Hairstyles and facial scaring can also indicate a particular culture. Women often have their hair braided which keeps it out of the way, easy to cover, and lets the scalp breathe. I very quickly learned that a Mohawk is indicative of a young Fulani boy and is not culturally appropriate on a woman. Facial scarring varies within Niger and while some of the scarring on women is for solely to enhance beauty, other types indicate which ethnic group a person has descended from. Very few people wear glasses as there aren’t the resources to provide them or an optometrist. Earrings are acceptable on women and while a few places will accept nose rings most other piercings are viewed as strange. More conservative areas deem them unacceptable to be worn. Women occasionally shave off their eyebrows and sometimes paint them back on.
Shoulders are almost always covered, except for married women in the confines of their concession on the way to bathe. They are either covered by the draping shawl, a loose fitting top, or a shirt. As unfamiliar as this is, breasts are not unusual to be seen as married women commonly breastfeed while talking to you or wash their top half. While this might sound exciting it is more akin to watching the National Geographic specials (refer to how they carry infants). Culturally breasts are not the sexual objects they are in America and instead greater importance is placed on covering the area from the belly to knees. Men wear shirts or jackets at all times when women are present. These shirts can range from an Obama jersey to a traditional flowing bubu (flowing garb which is dress like and covers everything).
Women usually wear long wrap skirts (pagne French/Zarma, zane in Hausa). The flap is on the left hip and if it is tied with strings rather than tucked in then the strings must be tucked in. There are methods to make this less restrictive on walking since they often are ankle-length but most of us still find our stride a bit shorter when we wear them. Women can also wear tailored skirts or dresses. Men wear pants.
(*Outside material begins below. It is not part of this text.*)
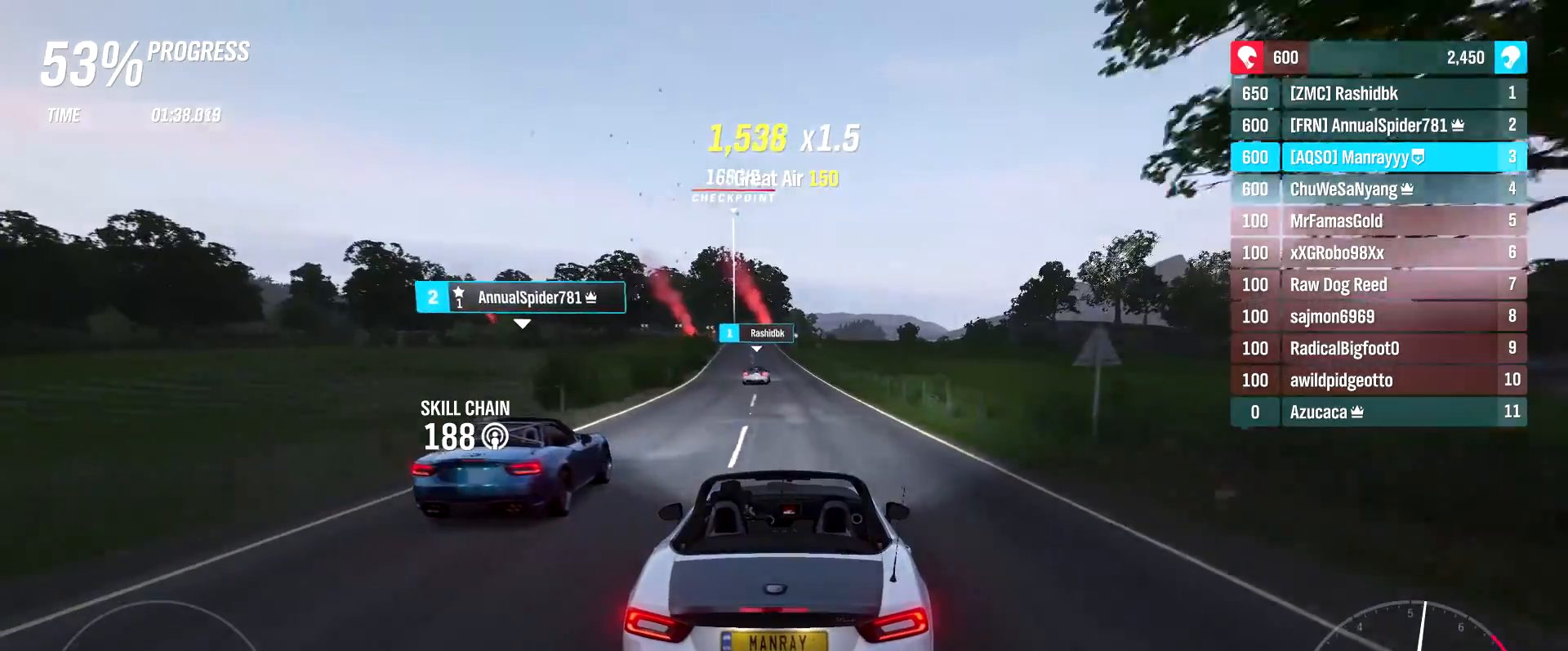
{"buttons": ["R2"], "left_stick": "center", "right_stick": "center", "events": [[50, "left_stick", "left"], [167, "left_stick", "center"]]}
Shoes vary but are generally plastic and foam flip-flops. In the hot or rainy season little else makes sense to prevent nasty foot infections. On special occasions women will wear nice flats or heels. On special occasions outfits also become more traditional which varies highly between the different people here. Henna can be worn (by women) on the hands and feet especially in preparation for a holiday or ceremony. Often times the entire bottoms of feet are covered in henna, dyeing them either black or red depending on the type used. Henna is also put on finger and toenails which (FYI) permanently stains them and you have to wait for them to grow out. The only time I noticed any male with henna on it was as a few boys painted on sideburns…hilarious.
In coming months I will be learning Malagasy in Madagascar which is supposedly an easy language to pick up as the past and future tense changes a word by one letter. The main difficulty will be trying to learn another language after stopping most of the way into Hausa lessons. We'll see how it goes! I'll post my new number when I get it.